Here are some suggestions:

  • POTATO skin is high in fiber, vitamins B and C, potassium, calcium, and iron.


  • PEACH skin offers vitamin A, carotenoids (an antioxidant), and fiber, and may counteract the growth of eye cataracts.


  • EGGPLANT skin is a veritable factory of antioxidants – the more purple the skin, the better.


  • WATERMELON rind contains an amino acid called citrulline that can take nitrogen out of the blood and ease muscle pain. Not many of us eat the rind, but we should – by pickling, juicing, or stir-frying it.


  • APPLE peel contains more vitamins and fiber than the flesh itself. It also has an antioxidant called quercetin, which helps improve brain and lung function.


  • CUCUMBER’S dark-green skin contains potassium, antioxidants, and fiber, not to mention the bone-health and blood-clotting powerhouse known as vitamin K. But avoid the waxed skins in the grocery stores.


  • MANGO skin may not seem appetizing – until you see the list of what’s in it: fiber, vitamins E and C, antioxidants, polyphenols, carotenoids, polyunsaturated fatty acids, and both omega-3 and omega-6. But beware, if you’re prone to poison ivy, you should know that mango skin contains the same irritating chemical, urushiol.


  • KIWI skin can be de-fuzzed, providing you with antioxidants, flavonoids, and vitamin C. Like apples, there’s more of the good stuff in the skin than in the fruit itself. 


  • ZUCCHINI skin provides the usual  ber, potassium, and vitamin C. But there are also antioxidants, including lutein, carotenoids, and zeaxanthin.


  • BANANA skin – boil it to beat the toughness and bitter taste, then enjoy the boost of potassium, lutein, and tryptophan. You can also dry the skin and add it to recipes. 

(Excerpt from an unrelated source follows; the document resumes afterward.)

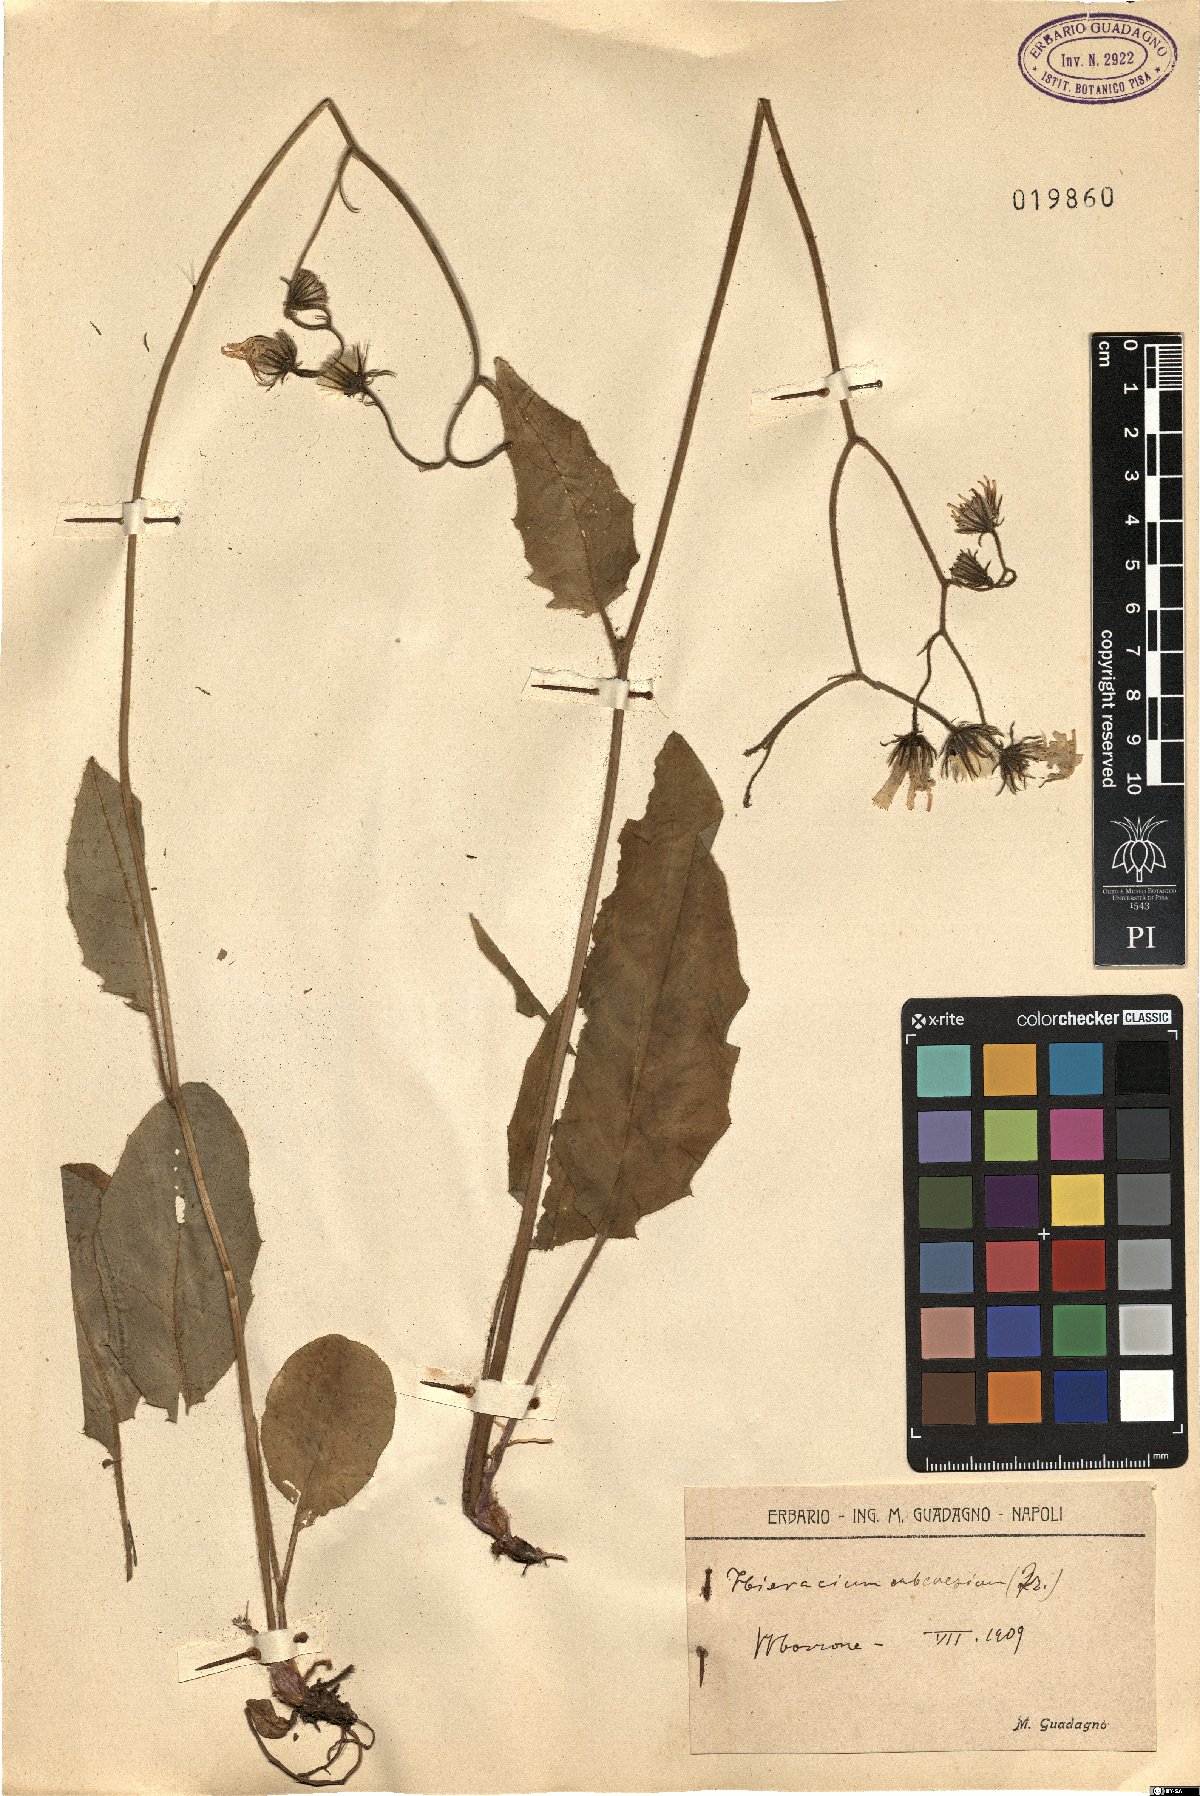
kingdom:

  • ORANGE peel can be zested and added to main courses, side dishes, and even desserts. It provides twice as much vitamin C as the fruit itself, along with vitamin B6, calcium, potassium, magnesium, and riboflavin. That’s the skinny on healthy edible skins!

At Women’s Voice magazine, we strongly back the idea of food as medicine – after all, Mother Nature has provided us with quite an apothecary! But the latest reports out of agricultural research journals have us scratching our heads. According to GMO Free USA, scientists in Japan are using CRISPR gene-editing technology to quickly develop a new generation of tomatoes that are high in GABA, the amino acid believed to supplement the nervous system and provide a variety of potential health benefits. Among the benefits are lowered blood pressure, calmer nerves, and better sleep, to name just three.

Gene editing makes it unnecessary for scientists to hybridize plants over generations and years to obtain desired results. Instead of changing one gene at a time, this so-called “multiplexing” can make many changes at once. But as much as the industry likes to tout the use of CRISPR as precise and accurate, mounting study data raises doubts.

So for now, spare us these “modern” lifestyle additions to our diet. What’s to prevent these tomato experiments from creating off-target or unintended mutations, just as we have seen with older GMO corn, soy, and other genetically engineered products that have entered our food supply? And when, pray tell, will there be human safety trials? Until these gene-editing experiments prove to us, with scientific certainty, that they are safe and deliver what they promise, we’ll keep getting our nutrients from fruits and vegetables that are grown in the soil and come from farms – not factories, thank you very much!